A court terme, le Conseil devrait accepter ces exigences du Parlement européen, qui sont un minima :

  • L’augmentation de la flexibilité du cadre financier est essentielle pour transférer des sommes non dépensées d’une année et d’un poste à l’autre, et non les réattribuer aux Etats ;
  • une profonde révision à mi-parcours du cadre financier pluriannuel s’impose également ; la réforme devrait d’ailleurs être plus radicale et faire coïncider la durée du cadre financier, qui peut tout à fait se limiter à 5 ans, avec le mandat du Parlement européen et de la Commission, pour permettre son adoption après les élections.
  • la mise en place de nouvelles ressources propres est un autre impératif : cet enjeu est le nœud gordien de la crise budgétaire européenne. Le Parlement européen a accepté le budget 2011 en échange de l’engagement du Conseil de réformer le financement de l’Union. La menace d’un véto collectif sur le cadre financier est son seul levier, puisque qu’il n’a qu’un rôle de consultation pour les décisions sur les ressources propres. La taxe sur les transactions financières (TTF) et les euro-obligations seraient indispensables, mais les seconds recueillent encore moins de soutien que la première. D’autres options proposées depuis des années doivent aussi être considérées : l’allocation à terme d’une part d’un impôt sur les sociétés harmonisé, le développement d’une fiscalité environnementale européenne, l’affectation d’une taxe sur le transport aérien ou sur les revenus générés par la bourse d’échange des quotas d’émission de CO2.
  • enfin, l’augmentation de la rubrique dédiée à la compétitivité est indispensable pour soutenir la relance européenne et mettre en œuvre la stratégie Europe 2020. L’amputation de 10 milliards de l’enveloppe du mécanisme pour les infrastructures est particulièrement insensée au regard des besoins d’investissements dans les infrastructures européennes, tout aussi stratégiques que colossaux. Le réseau transeuropéen de transport (RTE-T), les infrastructures énergétiques, la stratégie numérique européenne 2020 sont autant de projets clés pour la croissance européenne qui requièrent dans leur ensemble 1500 milliards d’euros minimum pour la prochaine décennie. 29 milliards leur sont aujourd’hui alloués…

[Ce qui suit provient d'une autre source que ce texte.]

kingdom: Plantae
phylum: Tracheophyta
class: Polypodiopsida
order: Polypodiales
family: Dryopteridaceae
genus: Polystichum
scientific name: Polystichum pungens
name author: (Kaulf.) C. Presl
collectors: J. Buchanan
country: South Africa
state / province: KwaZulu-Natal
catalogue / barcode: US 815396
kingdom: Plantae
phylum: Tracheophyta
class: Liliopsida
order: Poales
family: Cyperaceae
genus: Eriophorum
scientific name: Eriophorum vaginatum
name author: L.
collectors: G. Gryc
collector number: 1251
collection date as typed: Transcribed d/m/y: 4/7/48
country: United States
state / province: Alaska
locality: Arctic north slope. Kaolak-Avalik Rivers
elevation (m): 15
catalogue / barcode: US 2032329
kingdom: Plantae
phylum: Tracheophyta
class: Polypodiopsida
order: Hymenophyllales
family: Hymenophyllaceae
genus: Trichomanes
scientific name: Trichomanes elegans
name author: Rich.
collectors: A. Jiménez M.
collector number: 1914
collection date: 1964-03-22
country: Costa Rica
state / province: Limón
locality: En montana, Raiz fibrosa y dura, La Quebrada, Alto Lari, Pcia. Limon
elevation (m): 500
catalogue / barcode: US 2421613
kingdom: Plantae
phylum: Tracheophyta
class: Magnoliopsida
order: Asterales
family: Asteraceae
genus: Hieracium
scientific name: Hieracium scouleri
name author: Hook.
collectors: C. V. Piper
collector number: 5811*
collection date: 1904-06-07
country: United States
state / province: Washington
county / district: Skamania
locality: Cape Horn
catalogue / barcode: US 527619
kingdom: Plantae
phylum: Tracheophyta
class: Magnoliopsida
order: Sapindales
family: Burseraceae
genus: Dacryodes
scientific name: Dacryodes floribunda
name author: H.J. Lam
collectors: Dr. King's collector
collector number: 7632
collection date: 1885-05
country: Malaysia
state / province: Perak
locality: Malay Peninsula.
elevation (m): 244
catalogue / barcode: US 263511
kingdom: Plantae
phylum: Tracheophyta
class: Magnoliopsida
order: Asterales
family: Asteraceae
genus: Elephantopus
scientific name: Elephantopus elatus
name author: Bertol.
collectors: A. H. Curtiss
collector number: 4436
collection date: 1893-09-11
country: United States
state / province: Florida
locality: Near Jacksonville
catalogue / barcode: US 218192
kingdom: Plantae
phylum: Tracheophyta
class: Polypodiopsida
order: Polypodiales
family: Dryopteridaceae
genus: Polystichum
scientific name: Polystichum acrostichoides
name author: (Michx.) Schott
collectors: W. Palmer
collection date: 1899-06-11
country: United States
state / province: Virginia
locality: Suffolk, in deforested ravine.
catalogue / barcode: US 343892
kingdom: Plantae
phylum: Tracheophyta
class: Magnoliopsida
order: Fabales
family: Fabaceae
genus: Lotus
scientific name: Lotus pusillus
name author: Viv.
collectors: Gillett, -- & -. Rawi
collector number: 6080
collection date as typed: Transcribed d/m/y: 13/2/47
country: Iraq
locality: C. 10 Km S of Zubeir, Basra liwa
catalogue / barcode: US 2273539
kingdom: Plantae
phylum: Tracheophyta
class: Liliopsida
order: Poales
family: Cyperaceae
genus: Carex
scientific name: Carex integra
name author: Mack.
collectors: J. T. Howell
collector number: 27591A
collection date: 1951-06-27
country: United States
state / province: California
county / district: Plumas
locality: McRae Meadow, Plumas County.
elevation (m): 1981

La simplification du financement du budget européen est également indispensable à terme, en premier lieu pour garantir sa lisibilité et sa compréhension par les citoyens européens.

À plus long terme, il serait positif pour l’intérêt général de l’Union de dépasser l’exigence d’unanimité au Conseil. Si le passage à une majorité qualifiée requiert une modification des traités et prendra du temps, la détermination d’un budget spécifique pour la zone euro, déjà débattue, aurait le double avantage d’obéir à d’autres règles de gouvernance et de pouvoir potentiellement répondre à un niveau d’ambition plus élevé. La division institutionnelle entre les différents Etats et au sein du Parlement serait problématique, mais pourrait être une incitation à intégrer la zone euro et pourrait être atténuée par une perméabilité du processus décisionnel pour les Etats candidats et volontaires.

Décisions de long terme encore, la suppression du plafond qui limite le budget européen à 1,23 % du RNB européen et la création d’un impôt européen direct, une fois que la démocratie européenne se sera modernisée et le Parlement européen, doté d’un pouvoir fiscal, devraient rester des horizons politiques à réaffirmer.